Dalton's dashboards correct for adaptive allocation and seasonality to produce a robust uplift estimate — for decision-making, rely on those numbers rather than raw GA4 splits.

Using Google Tag Manager

If your GA4 setup is wired through Google Tag Manager, the type and variantId parameters won't reach GA4 unless you register them in GTM.

  1. In GTM, create two Data Layer Variables:
    • Variable name: type → Data Layer Variable Name: type
    • Variable name: variantId → Data Layer Variable Name: variantId
  2. Open your GA4 Event tag (the one forwarding events to GA4).
  3. Under Event Parameters, add:
    • type
    • variantId
  4. In GA4, register type and variantId as Custom Dimensions (Admin → Custom definitions) so they become available in reports and audience builders.

Custom events blocked in GTM?

Some GTM setups restrict which custom events are allowed to forward to GA4. If the dalton and dalton_experiment events aren't showing up in GA4, you may need to explicitly add them to your allowed-events list (or create a dedicated GA4 Event tag triggered on event equals dalton / dalton_experiment).

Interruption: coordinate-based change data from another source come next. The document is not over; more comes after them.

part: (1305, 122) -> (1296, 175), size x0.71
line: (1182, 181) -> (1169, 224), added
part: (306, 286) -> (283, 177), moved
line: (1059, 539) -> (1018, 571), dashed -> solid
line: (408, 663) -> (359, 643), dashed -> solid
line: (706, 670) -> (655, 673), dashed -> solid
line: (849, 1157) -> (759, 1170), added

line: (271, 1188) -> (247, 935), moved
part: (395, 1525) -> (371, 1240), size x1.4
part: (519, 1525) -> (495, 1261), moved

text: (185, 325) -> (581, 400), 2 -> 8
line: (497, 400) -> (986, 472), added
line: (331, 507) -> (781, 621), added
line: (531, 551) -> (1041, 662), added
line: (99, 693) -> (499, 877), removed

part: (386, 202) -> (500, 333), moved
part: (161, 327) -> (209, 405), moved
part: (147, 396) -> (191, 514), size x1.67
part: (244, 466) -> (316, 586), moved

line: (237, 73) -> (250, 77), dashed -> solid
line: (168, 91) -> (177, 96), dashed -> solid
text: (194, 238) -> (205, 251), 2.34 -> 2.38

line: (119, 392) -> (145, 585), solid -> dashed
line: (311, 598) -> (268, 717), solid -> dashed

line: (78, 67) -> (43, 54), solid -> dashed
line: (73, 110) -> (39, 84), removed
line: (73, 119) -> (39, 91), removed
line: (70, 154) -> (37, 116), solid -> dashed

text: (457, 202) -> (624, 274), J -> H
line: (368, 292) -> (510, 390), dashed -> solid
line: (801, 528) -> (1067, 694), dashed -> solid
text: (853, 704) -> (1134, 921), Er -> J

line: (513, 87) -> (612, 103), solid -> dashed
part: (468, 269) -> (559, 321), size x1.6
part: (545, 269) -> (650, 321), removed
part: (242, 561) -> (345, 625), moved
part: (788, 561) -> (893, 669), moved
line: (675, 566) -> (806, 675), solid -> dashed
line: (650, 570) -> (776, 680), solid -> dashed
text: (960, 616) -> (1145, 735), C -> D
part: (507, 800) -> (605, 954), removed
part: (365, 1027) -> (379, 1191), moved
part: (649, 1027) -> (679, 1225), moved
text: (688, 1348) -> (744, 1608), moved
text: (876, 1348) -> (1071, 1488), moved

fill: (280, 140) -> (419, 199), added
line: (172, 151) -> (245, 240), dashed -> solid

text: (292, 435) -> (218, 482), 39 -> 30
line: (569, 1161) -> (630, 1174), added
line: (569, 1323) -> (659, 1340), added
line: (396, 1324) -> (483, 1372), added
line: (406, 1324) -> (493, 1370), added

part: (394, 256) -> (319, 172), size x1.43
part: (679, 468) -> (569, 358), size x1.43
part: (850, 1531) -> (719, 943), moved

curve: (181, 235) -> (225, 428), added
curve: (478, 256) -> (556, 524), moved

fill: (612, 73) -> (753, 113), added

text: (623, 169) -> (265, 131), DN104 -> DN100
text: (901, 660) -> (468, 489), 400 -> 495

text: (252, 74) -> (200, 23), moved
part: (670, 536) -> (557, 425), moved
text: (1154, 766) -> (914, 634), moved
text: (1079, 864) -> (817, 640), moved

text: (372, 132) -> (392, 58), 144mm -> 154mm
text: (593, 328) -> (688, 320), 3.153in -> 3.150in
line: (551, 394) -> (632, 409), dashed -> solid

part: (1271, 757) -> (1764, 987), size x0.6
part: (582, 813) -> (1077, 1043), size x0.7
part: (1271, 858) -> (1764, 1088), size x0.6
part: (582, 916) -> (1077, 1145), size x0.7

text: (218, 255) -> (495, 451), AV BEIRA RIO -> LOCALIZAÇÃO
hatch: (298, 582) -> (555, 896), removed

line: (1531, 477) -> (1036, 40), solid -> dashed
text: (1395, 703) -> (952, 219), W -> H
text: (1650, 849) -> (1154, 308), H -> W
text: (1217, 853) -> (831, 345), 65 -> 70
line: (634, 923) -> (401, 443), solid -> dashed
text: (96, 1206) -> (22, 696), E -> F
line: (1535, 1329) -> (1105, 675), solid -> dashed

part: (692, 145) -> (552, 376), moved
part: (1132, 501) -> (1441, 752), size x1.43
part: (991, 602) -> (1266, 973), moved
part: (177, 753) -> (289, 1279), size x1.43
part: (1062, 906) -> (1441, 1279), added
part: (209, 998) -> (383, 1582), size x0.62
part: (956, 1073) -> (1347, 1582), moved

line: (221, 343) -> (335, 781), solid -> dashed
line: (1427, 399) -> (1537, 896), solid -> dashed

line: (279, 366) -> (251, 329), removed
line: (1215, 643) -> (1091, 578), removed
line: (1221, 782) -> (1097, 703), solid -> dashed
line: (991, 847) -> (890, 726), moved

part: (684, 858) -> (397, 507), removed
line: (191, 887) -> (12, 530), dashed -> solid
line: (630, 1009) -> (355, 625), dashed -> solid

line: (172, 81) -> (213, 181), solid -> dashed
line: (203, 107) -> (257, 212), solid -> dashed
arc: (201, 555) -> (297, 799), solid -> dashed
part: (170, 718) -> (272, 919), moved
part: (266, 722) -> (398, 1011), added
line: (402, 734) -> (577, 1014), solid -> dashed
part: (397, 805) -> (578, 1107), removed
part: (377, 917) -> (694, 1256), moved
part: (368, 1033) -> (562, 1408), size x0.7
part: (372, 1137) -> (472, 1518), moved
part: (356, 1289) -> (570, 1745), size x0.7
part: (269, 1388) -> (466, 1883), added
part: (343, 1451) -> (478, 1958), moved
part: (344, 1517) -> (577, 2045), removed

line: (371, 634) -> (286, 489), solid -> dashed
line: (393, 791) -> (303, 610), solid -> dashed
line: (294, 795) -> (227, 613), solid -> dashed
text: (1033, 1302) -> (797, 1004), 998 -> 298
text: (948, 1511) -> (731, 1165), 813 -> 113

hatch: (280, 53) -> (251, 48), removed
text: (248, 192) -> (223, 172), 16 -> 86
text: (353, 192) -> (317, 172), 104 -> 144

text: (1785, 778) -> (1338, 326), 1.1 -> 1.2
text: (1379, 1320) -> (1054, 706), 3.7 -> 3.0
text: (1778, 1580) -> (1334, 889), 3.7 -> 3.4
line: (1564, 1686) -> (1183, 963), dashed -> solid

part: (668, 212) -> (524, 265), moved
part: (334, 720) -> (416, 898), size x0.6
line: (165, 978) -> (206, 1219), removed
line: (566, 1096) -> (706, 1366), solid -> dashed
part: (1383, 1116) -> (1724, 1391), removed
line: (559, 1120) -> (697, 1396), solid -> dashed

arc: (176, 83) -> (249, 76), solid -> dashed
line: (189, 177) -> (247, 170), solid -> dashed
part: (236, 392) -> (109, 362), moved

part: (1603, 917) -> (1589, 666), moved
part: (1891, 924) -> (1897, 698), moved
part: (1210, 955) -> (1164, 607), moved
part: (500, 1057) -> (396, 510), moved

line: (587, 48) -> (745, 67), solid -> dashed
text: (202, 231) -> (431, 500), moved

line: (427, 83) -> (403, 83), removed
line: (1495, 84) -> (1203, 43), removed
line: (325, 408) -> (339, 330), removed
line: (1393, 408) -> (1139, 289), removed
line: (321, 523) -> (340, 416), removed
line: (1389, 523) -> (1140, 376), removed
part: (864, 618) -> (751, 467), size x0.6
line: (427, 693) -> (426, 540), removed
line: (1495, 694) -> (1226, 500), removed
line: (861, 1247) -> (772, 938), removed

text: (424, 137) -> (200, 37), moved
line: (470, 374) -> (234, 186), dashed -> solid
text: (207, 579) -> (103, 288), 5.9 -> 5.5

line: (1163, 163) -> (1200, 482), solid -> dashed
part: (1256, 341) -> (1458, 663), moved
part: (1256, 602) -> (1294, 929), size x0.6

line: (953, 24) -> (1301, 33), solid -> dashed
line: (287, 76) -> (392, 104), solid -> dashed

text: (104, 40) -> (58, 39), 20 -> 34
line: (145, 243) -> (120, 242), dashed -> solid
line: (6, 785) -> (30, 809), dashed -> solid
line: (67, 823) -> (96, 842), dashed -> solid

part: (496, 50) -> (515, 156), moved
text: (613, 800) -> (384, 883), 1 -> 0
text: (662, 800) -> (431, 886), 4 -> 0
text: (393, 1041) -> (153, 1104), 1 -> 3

Holdout Group for Impact Tracking

Dalton uses a holdout group to measure overall performance:

  • Optimized (80%): Traffic seeing Dalton's experiments
  • Control (20%): Traffic seeing original pages (no experiments)

Compare these two groups in GA4 to see the combined effect of all Dalton optimizations.

Adjustable Holdout

The control percentage (default 20%) can be changed in Dalton settings.

Setup in Google Analytics

Follow these steps to set up audiences in GA4 that track Optimized vs. Control traffic.

Step 1: Create New Audience

Navigate to Settings → Audiences → New Audience

Create new audience

Step 2: Configure Custom Audience

  1. Click Create a custom audience
  2. Select Events as source
  3. Choose dalton event

Configure custom audience

Step 3: Set Audience Conditions

Create two audiences using the type dimension:

  • One where type = 'optimized'
  • One where type = 'control'

Set audience conditions

View Results in GA4

Once audiences are set up, compare Optimized vs. Control performance in any GA4 report.

Add Comparison

  1. Open any report (e.g., Landing Pages)
  2. Click Add Comparison at the top

Add comparison

  1. Create comparison groups based on Audience Name

Create comparison groups

You'll now see side-by-side performance of Optimized (Dalton experiments) vs. Control (original pages) for metrics like conversion rate, bounce rate, and revenue.